▸ **WORK REQUEST**
Print every line word for word from the one containing "After each image, give" down through the one containing "-0.108152, 0.993720, 0.301444]]", but leave the pictures out.

▸ **SOURCE DATA**

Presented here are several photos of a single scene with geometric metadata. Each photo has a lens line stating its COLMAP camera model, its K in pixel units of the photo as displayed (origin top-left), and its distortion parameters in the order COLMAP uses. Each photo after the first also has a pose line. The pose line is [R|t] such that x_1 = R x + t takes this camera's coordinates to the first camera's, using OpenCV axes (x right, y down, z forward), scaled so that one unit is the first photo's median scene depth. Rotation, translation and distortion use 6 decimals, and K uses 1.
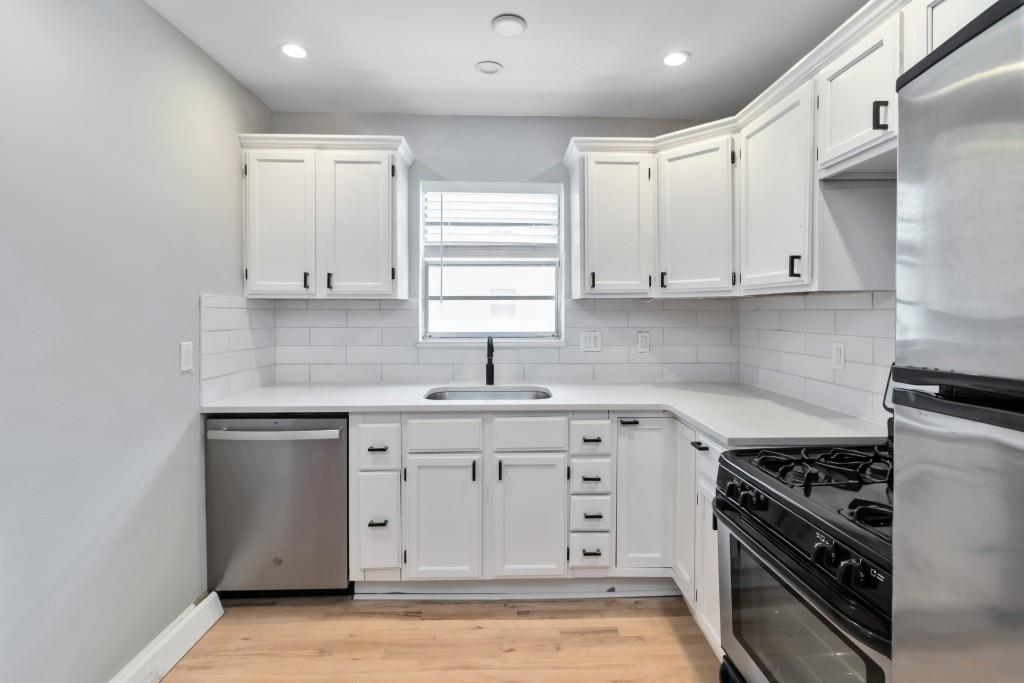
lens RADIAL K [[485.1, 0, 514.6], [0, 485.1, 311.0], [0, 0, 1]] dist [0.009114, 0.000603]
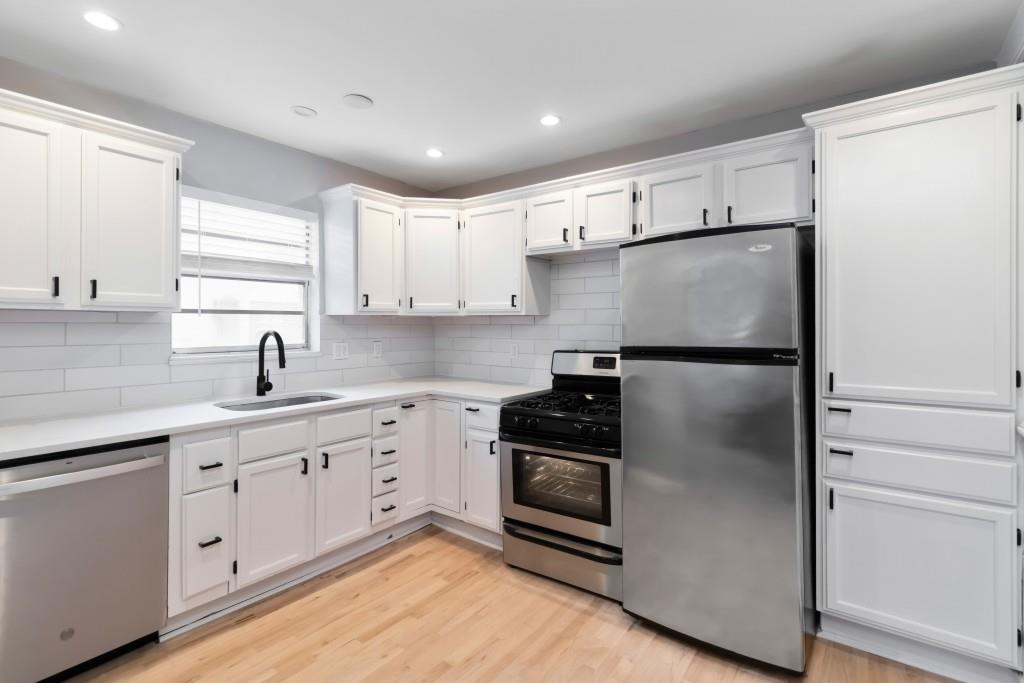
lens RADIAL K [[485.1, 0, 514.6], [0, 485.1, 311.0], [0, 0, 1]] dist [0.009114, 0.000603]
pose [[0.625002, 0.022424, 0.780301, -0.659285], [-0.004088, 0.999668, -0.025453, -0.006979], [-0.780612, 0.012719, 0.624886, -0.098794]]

--

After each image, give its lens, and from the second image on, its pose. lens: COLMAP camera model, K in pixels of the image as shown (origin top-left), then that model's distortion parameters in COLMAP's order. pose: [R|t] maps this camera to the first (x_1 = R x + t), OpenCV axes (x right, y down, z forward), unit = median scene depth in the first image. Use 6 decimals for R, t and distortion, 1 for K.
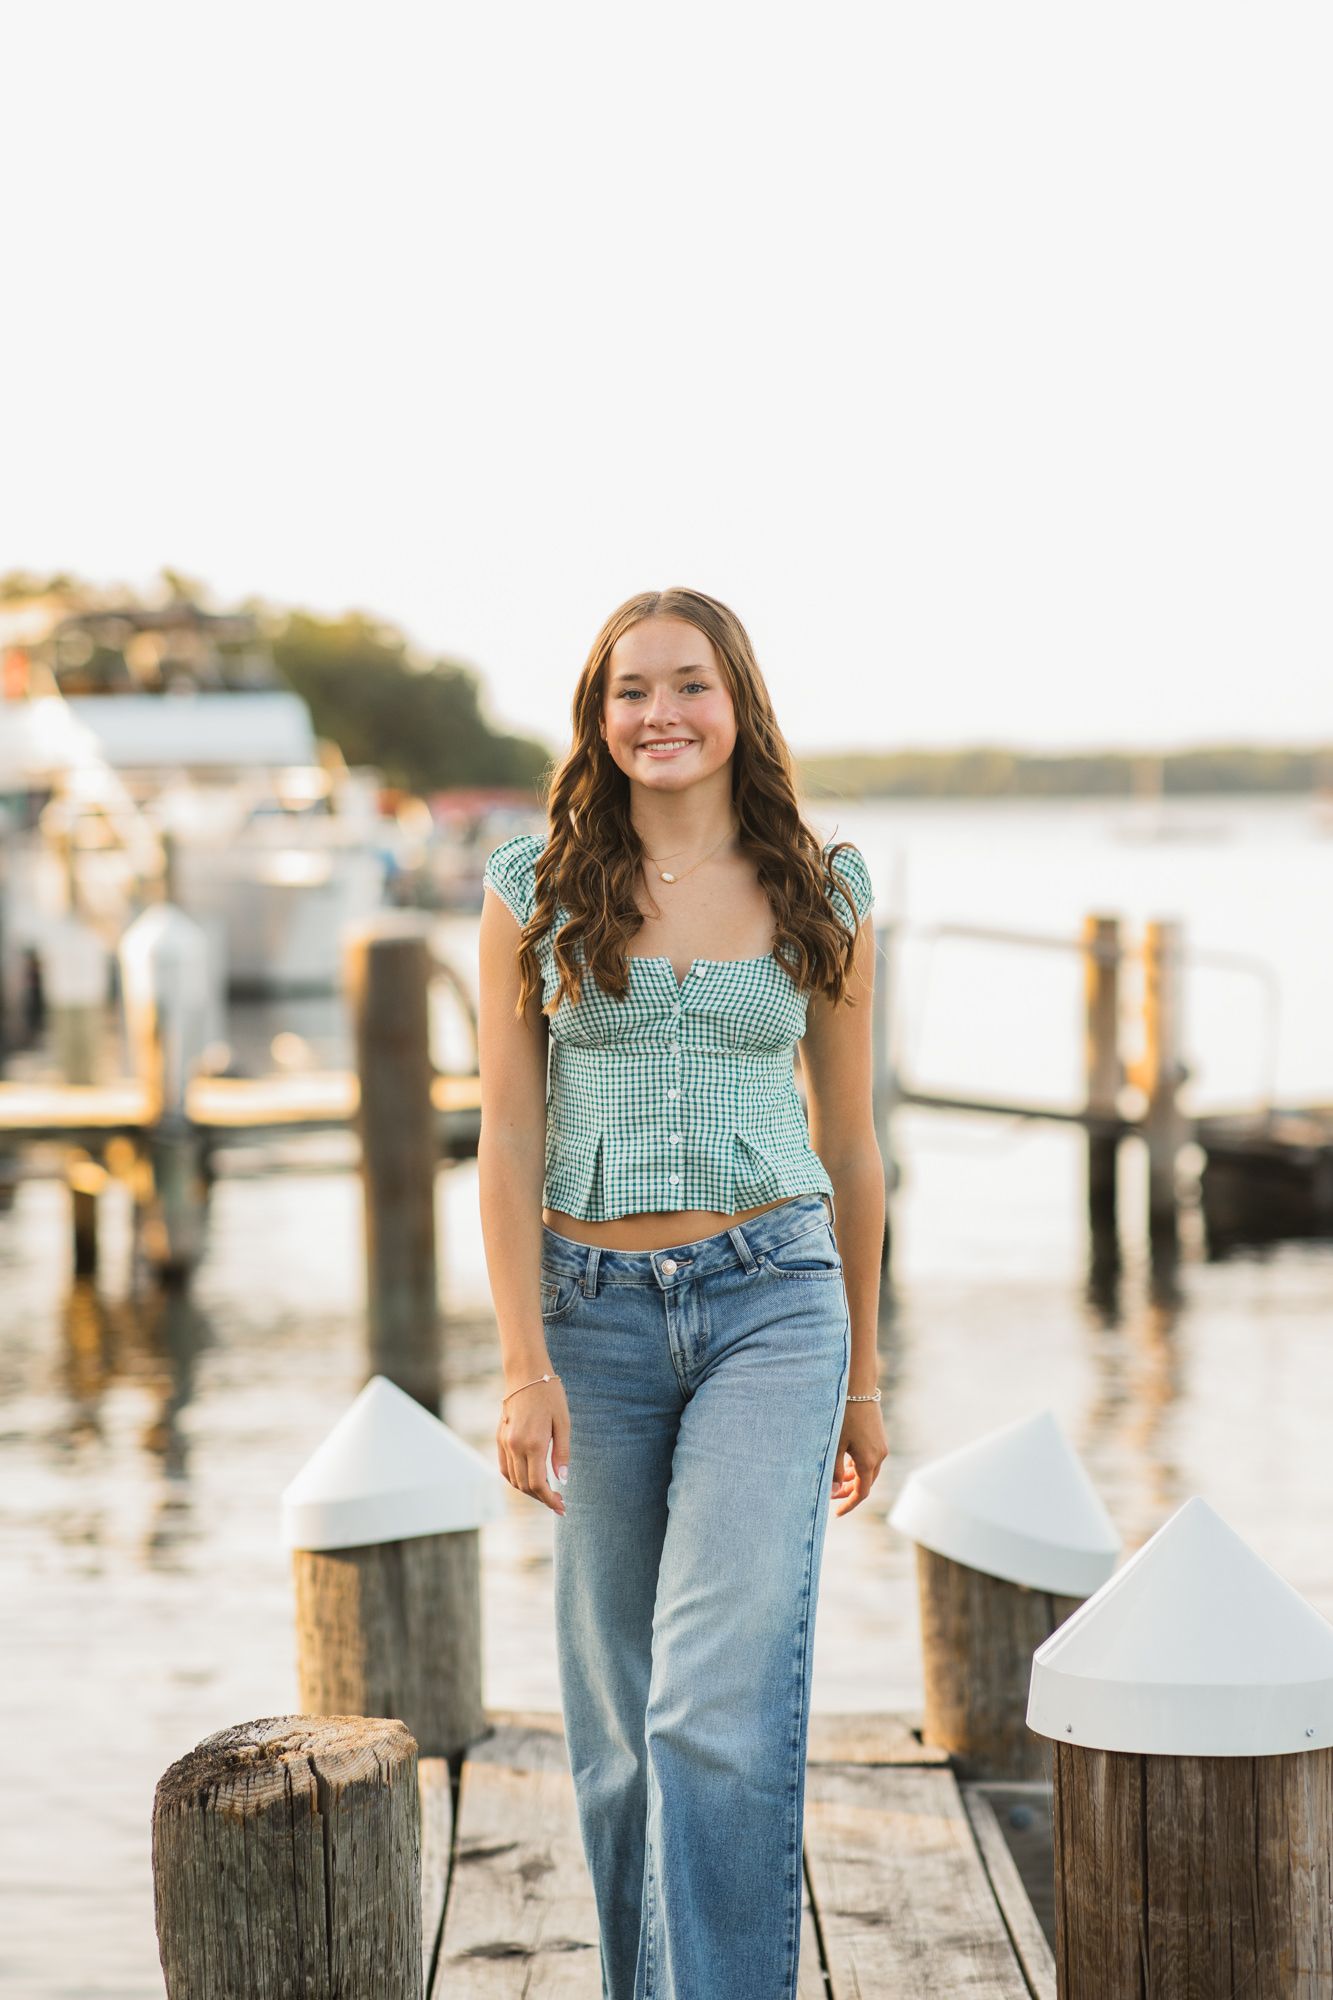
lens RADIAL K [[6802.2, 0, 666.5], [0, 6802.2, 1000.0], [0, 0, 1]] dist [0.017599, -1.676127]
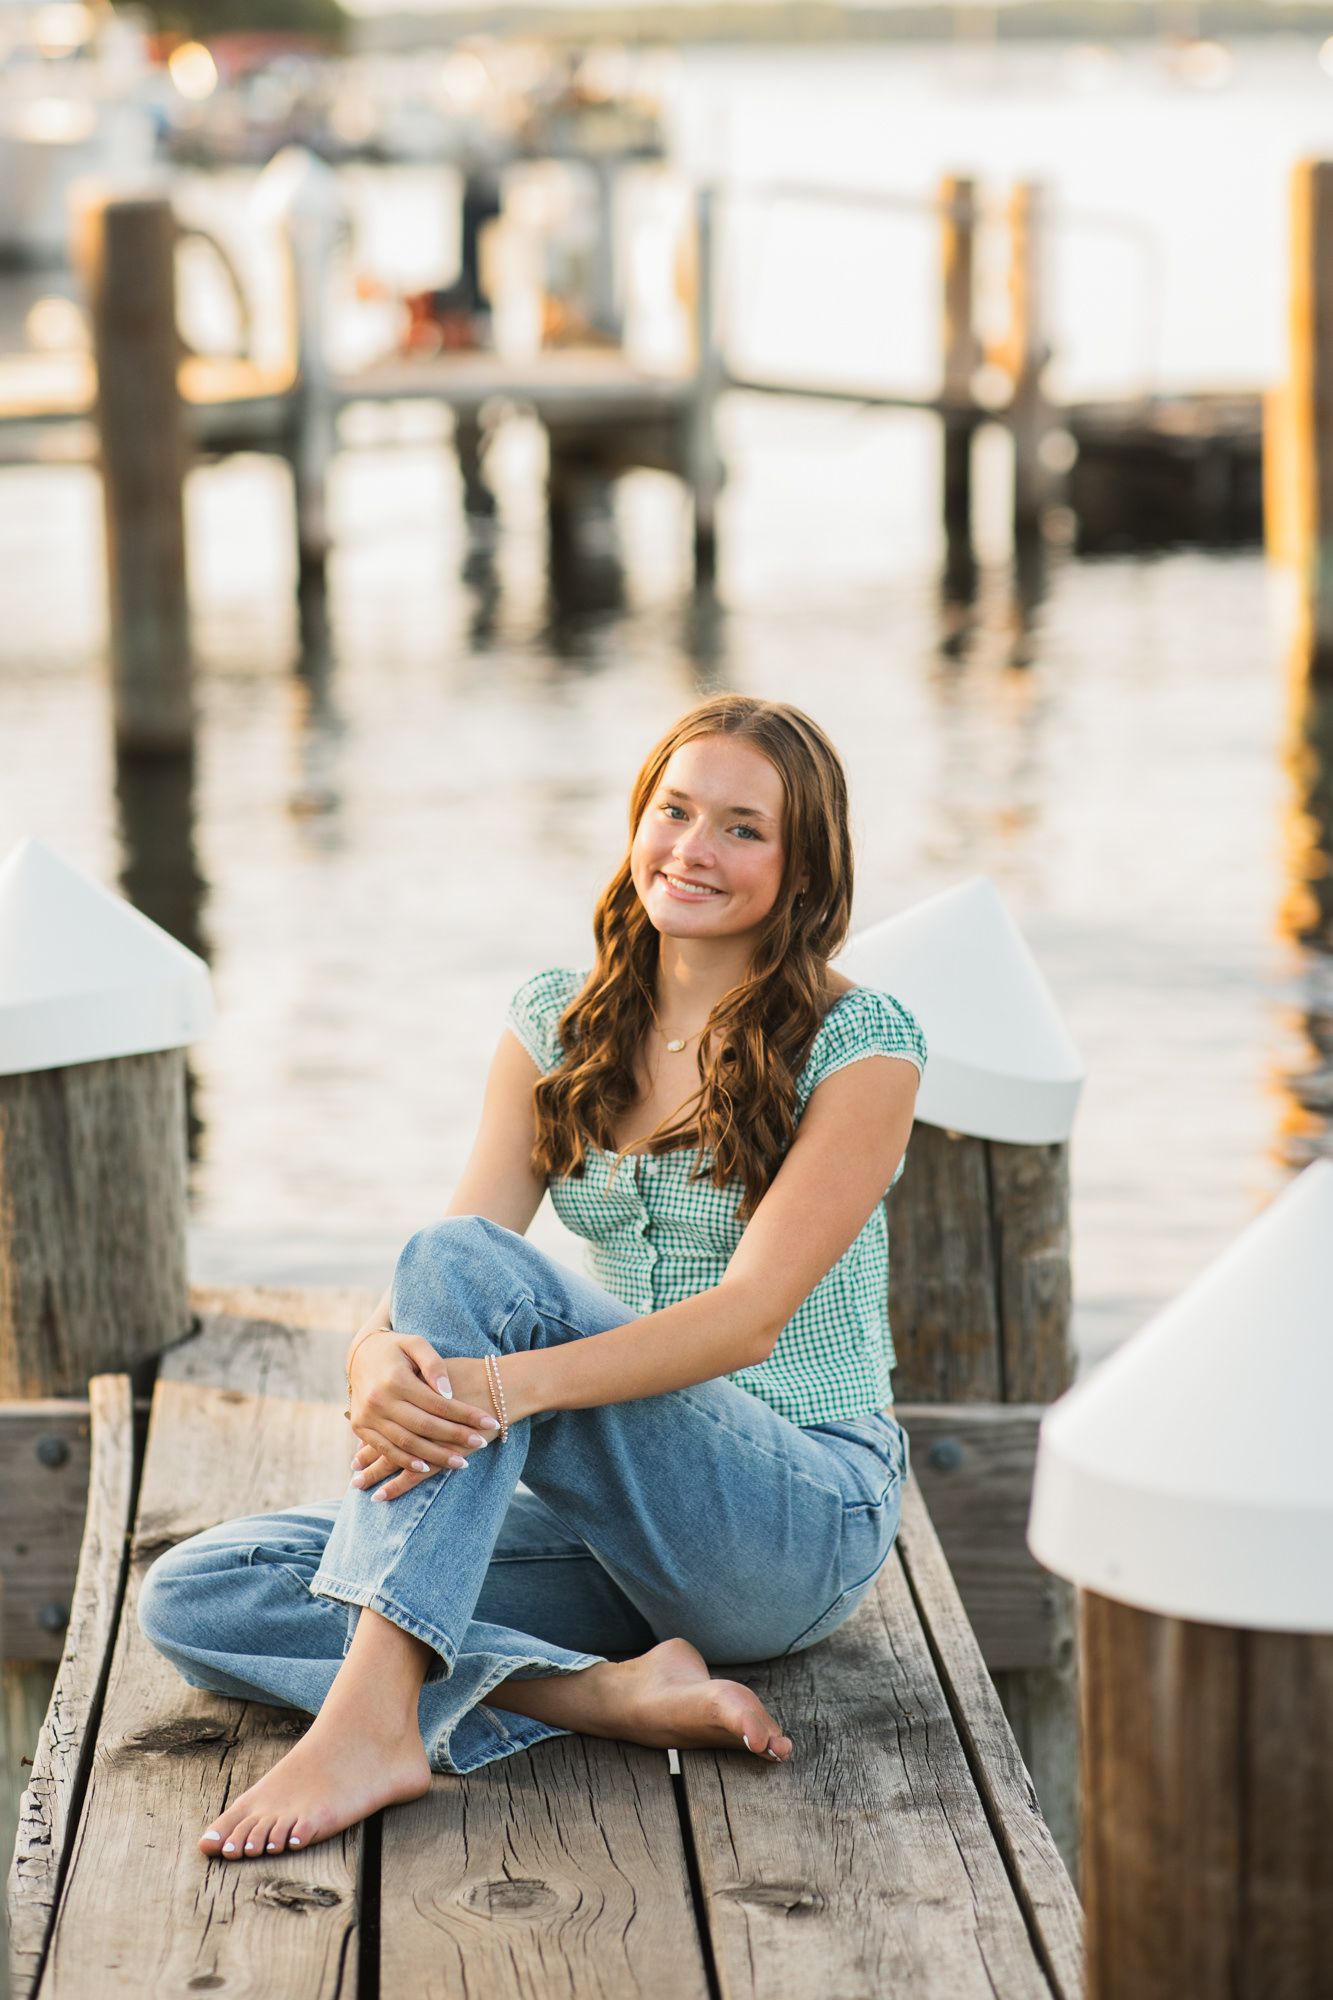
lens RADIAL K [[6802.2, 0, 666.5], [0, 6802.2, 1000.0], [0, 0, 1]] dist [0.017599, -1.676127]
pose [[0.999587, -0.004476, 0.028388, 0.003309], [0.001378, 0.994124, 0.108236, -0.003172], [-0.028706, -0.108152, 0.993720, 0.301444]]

▸ **ANSWER FOR THIS EXERCISE**
After each image, give its lens, and from the second image on, its pose. lens: COLMAP camera model, K in pixels of the image as shown (origin top-left), then that model's distortion parameters in COLMAP's order. pose: [R|t] maps this camera to the first (x_1 = R x + t), OpenCV axes (x right, y down, z forward), unit = median scene depth in the first image. Use 6 decimals for R, t and distortion, 1 for K.
lens RADIAL K [[6802.2, 0, 666.5], [0, 6802.2, 1000.0], [0, 0, 1]] dist [0.017599, -1.676127]
lens RADIAL K [[6802.2, 0, 666.5], [0, 6802.2, 1000.0], [0, 0, 1]] dist [0.017599, -1.676127]
pose [[0.999587, -0.004476, 0.028388, 0.003309], [0.001378, 0.994124, 0.108236, -0.003172], [-0.028706, -0.108152, 0.993720, 0.301444]]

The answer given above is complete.